→ **What you are asked to do**
Please render this sentence from the case report on uterine carcinosarcoma into Spanish: "The patient was treated with palliative chemotherapy (paclitaxel and carboplatin) but succumbed to the disease seven months post-surgery."

Uterine Carcinosarcoma Initially Diagnosed as High-Grade Serous Endometrial Carcinoma, A Case Report ()
1. Introduction
Carcinosarcoma, also known as malignant mixed Müllerian tumor (MMMT), represents a distinct pathological entity. It is a malignant tumor combining sarcomatous and carcinomatous components [1]-[3]. Historically classified as a Müllerian tumor, recent changes in its classification have complicated bibliographic research.
The origin of carcinosarcomas remains debated, with two main hypotheses: one suggests a totipotent stem cell that differentiates into both epithelial and mesenchymal components [4], which is the most likely, while the other postulates the coexistence of two independent cellular populations. These tumors were long considered uterine sarcomas, but their prognosis is now known to depend primarily on the carcinomatous component. They are currently classified as epithelial tumors of endometrial origin.
Histological analysis suggests that carcinosarcomas resemble epithelial metaplasia and derive from a single clone [5]. This could explain why their prognosis, lymphatic dissemination, and overall disease behavior are similar to those of carcinomas.
We report a case of uterine carcinosarcoma initially diagnosed as high-grade serous carcinoma.
2. Medical Case
A 75-year-old woman, G5P5, with a history of atrial fibrillation managed with rivaroxaban and hypertension treated with bisoprolol, presented with abnormal uterine bleeding one week prior to consultation.
Gynecological examination revealed a polyp prolapsing through the cervix. Pathological analysis suggested high-grade serous carcinoma.
MRI revealed irregular endometrial thickening infiltrating more than 50% of the myometrial thickness and extending to the cervical canal, classified as FIGO stage II as shown in Figure 1.
Figure 1. MRI T2-weighted sagittal section showing irregular endometrial thickening.
Based on the staging and histology, total hysterectomy with bilateral salpingo-oophorectomy, omentectomy, peritoneal biopsy, and pelvic and para-aortic lymphadenectomy were planned.
Intraoperatively, carcinomatosis was discovered. The surgical procedure included total hysterectomy with bilateral salpingo-oophorectomy, infracolic omentectomy, peritoneal biopsy, and peritoneal cytology as shown in Figure 2. Pathological analysis revealed a carcinosarcoma with heterogeneous tissues, reclassified as FIGO stage IIIB.
The patient was treated with palliative chemotherapy (paclitaxel and carboplatin) but succumbed to the disease seven months post-surgery.
Figure 2. Macroscopic image of surgical specimens including the uterus, adnexa, omentum, ascitic fluid, and peritoneal biopsy samples.
Figure 3. Microscopic image of histological section: A: Tumor proliferation with dual components: sarcomatous and carcinomatous [HE, x40]. B: The cells of both components exhibit marked atypia [HE, x20].
3. Discussion
Carcinosarcoma is a malignant mixed Müllerian tumor combining a mesenchymal malignant component with an epithelial carcinomatous component [6] as shown in Figure 3.

→ **Input data**
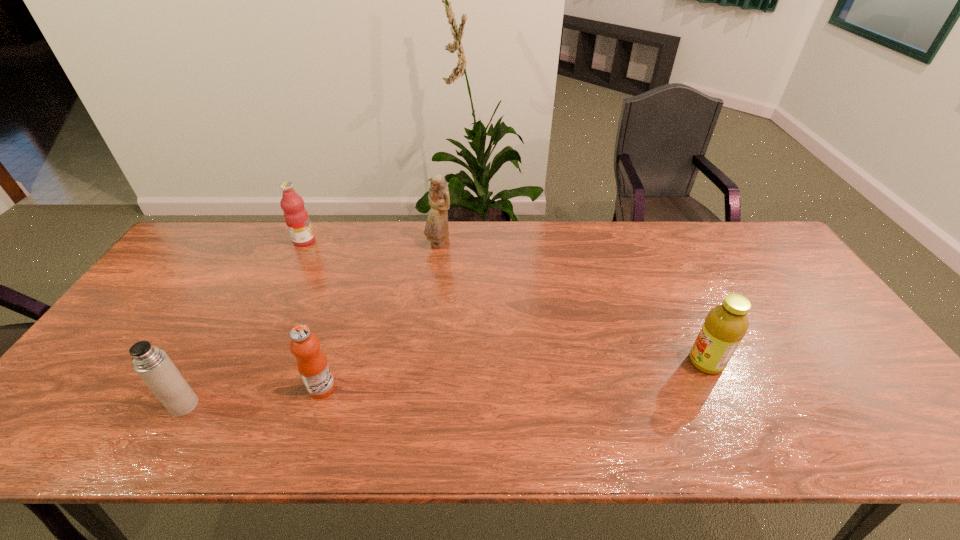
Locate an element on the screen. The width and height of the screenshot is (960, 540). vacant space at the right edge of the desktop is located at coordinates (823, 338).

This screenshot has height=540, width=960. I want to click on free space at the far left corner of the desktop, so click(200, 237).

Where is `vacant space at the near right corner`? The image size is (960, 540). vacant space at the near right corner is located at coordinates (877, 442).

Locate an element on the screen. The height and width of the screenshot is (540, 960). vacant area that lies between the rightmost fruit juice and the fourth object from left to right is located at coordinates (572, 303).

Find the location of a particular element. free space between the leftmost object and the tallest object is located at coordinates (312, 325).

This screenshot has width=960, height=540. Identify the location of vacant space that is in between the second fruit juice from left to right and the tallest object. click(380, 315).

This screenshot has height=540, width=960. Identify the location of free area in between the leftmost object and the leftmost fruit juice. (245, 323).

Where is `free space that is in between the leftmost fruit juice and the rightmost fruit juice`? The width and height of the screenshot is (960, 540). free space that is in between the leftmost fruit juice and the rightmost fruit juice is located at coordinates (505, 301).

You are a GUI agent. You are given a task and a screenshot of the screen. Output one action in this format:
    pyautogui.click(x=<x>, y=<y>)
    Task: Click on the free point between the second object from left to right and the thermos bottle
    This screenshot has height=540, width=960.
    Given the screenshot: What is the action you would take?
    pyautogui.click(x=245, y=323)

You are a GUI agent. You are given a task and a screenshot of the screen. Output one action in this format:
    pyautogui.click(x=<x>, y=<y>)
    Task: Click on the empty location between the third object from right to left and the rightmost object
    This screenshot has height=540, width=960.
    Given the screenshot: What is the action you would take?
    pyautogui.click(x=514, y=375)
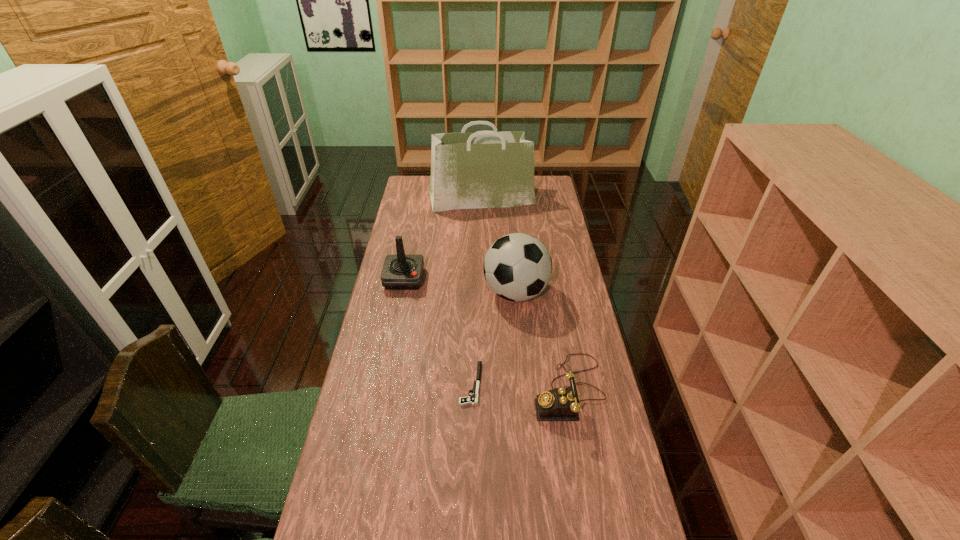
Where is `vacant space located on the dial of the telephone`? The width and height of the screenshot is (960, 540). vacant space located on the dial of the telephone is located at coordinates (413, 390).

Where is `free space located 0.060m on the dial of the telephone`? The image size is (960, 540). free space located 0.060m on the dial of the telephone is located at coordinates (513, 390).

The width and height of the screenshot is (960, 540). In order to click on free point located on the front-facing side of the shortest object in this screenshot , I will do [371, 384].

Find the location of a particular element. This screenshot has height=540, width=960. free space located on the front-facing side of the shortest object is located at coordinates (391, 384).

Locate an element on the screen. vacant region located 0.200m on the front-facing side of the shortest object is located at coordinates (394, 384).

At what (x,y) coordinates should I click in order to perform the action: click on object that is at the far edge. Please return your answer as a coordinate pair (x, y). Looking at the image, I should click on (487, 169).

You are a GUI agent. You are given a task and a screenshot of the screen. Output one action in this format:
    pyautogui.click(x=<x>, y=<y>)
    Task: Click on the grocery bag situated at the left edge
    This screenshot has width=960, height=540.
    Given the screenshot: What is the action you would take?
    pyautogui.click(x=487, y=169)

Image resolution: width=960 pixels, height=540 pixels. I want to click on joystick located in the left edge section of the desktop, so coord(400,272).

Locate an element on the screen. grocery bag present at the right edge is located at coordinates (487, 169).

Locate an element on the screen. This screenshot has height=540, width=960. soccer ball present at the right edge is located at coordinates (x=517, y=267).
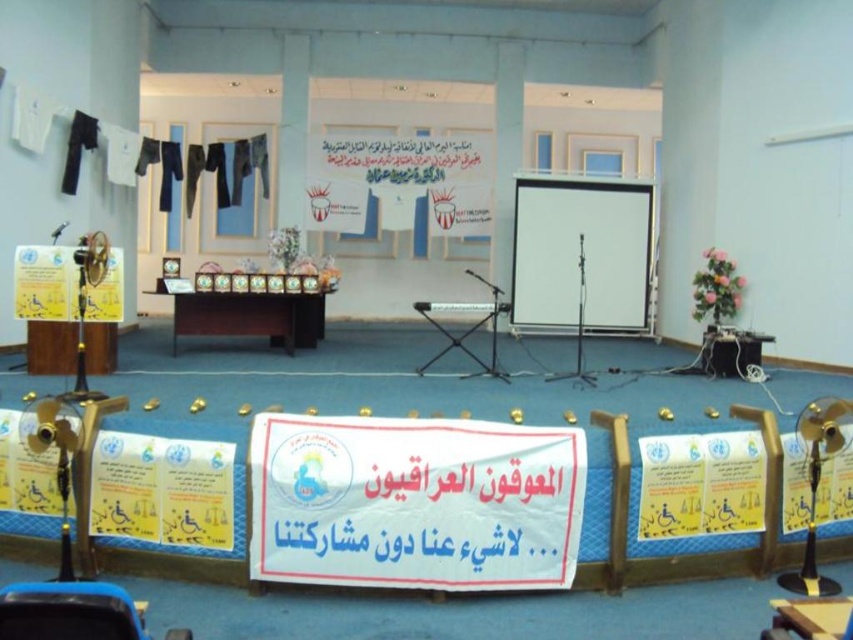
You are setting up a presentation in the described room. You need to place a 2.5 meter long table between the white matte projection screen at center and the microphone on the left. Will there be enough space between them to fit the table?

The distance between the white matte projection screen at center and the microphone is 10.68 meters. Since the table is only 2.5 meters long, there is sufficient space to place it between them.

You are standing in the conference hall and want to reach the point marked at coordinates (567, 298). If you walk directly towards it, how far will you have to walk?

→ **Output of the task**
La paciente fue tratada con quimioterapia paliativa (paclitaxel y carboplatino), pero falleció a causa de la enfermedad siete meses después de la cirugía.